ReferenceConfigurationModifier.AffineMapping.Off

property frame_offset

The relative frame offset when using a sliding reference configuration (if use_frame_offset == True). Negative frame offsets correspond to reference configurations that precede the current configuration in time.

Default:

-1

property minimum_image_convention

If False, then displacements are calculated from the particle coordinates in the reference and the current configuration as is. Note that in this case the calculated displacements of particles that have crossed a periodic simulation cell boundary will be wrong if their coordinates are stored in a wrapped form. If True, then the minimum image convention is applied when calculating the displacements of particles that have crossed a periodic boundary.

Default:

True

property reference

A source PipelineNode object that provides the reference particle positions.
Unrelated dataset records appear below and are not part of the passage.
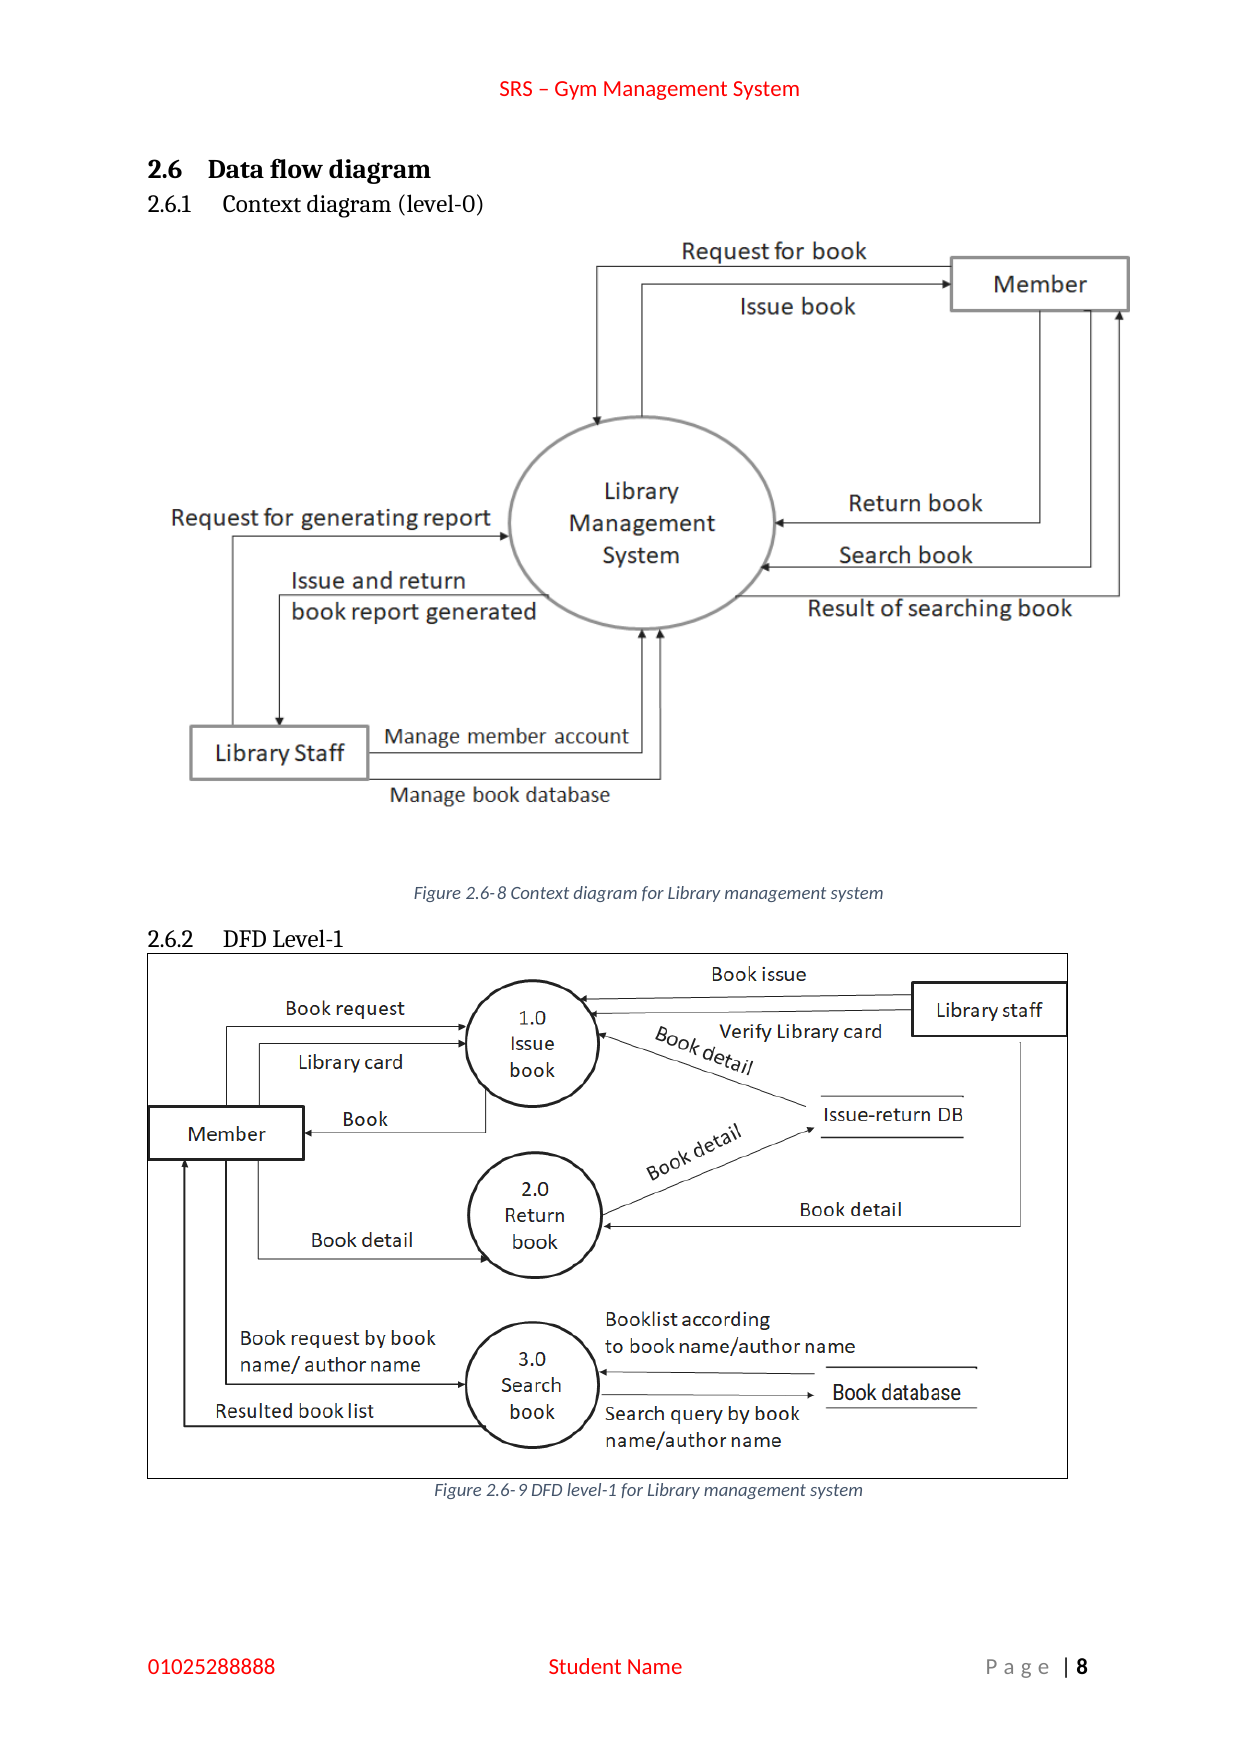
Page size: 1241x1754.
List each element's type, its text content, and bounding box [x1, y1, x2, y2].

text Figure - Context diagram for Library management system [148, 881, 1152, 904]
picture [148, 954, 1067, 1478]
subtitle Context diagram (level-0) [148, 189, 1152, 218]
picture [154, 225, 1130, 875]
text Figure - DFD level-1 for Library management system [148, 1478, 1152, 1501]
subtitle DFD Level-1 [148, 924, 1152, 953]
subtitle Data flow diagram [148, 154, 1152, 185]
By default this field is None, in which case the modifier obtains the reference particle positions from current data pipeline it is part of. You can explicitly set a different data source such as a new FileSource or a StaticSource to specify an explicit reference configuration that is not a snapshot from the current simulation trajectory.

# A modifier that needs a reference config as input:
mod = CalculateDisplacementsModifier()

# Load the reference config from a separate input file.
mod.reference = ovito.pipeline.FileSource()
mod.reference.load('input/simulation.0.dump')
Default:

None

property reference_frame

The frame number to use as reference configuration. Ignored if use_frame_offset is set.

Default:

0

property use_frame_offset

Determines whether a sliding reference configuration is taken at a constant time offset (specified by frame_offset) relative to the current frame. If False, a constant reference configuration is used (set by the reference_frame parameter) irrespective of the current frame.

Default:

False

class ovito.pipeline.StaticSource

Base: ovito.pipeline.PipelineNode

Serves as a data source for a Pipeline. A StaticSource manages a DataCollection, which it will pass to the Pipeline as input data. One typically initializes a StaticSource with a collection of data objects, then wiring it to a Pipeline as follows:

from ovito.pipeline import StaticSource, Pipeline
from ovito.data import DataCollection, SimulationCell, Particles
from ovito.modifiers import CreateBondsModifier
from ovito.io import export_file

# Insert a new SimulationCell object into a data collection:
data = DataCollection()
cell = SimulationCell(pbc = (False, False, False))
cell[:,0] = (4,0,0)
cell[:,1] = (0,2,0)
cell[:,2] = (0,0,2)
data.objects.append(cell)

# Create a Particles object containing two particles:
particles = Particles()
particles.create_property('Position', data=[[0,0,0],[2,0,0]])
data.objects.append(particles)

# Create a new Pipeline with a StaticSource as data source:
pipeline = Pipeline(source = StaticSource(data = data))

# Apply a modifier:
pipeline.modifiers.append(CreateBondsModifier(cutoff = 3.0))

# Write pipeline results to an output file:
export_file(pipeline, 'output/structure.data', 'lammps/data', atom_style='bond')
property data

The DataCollection managed by this object, which will be fed to the pipeline.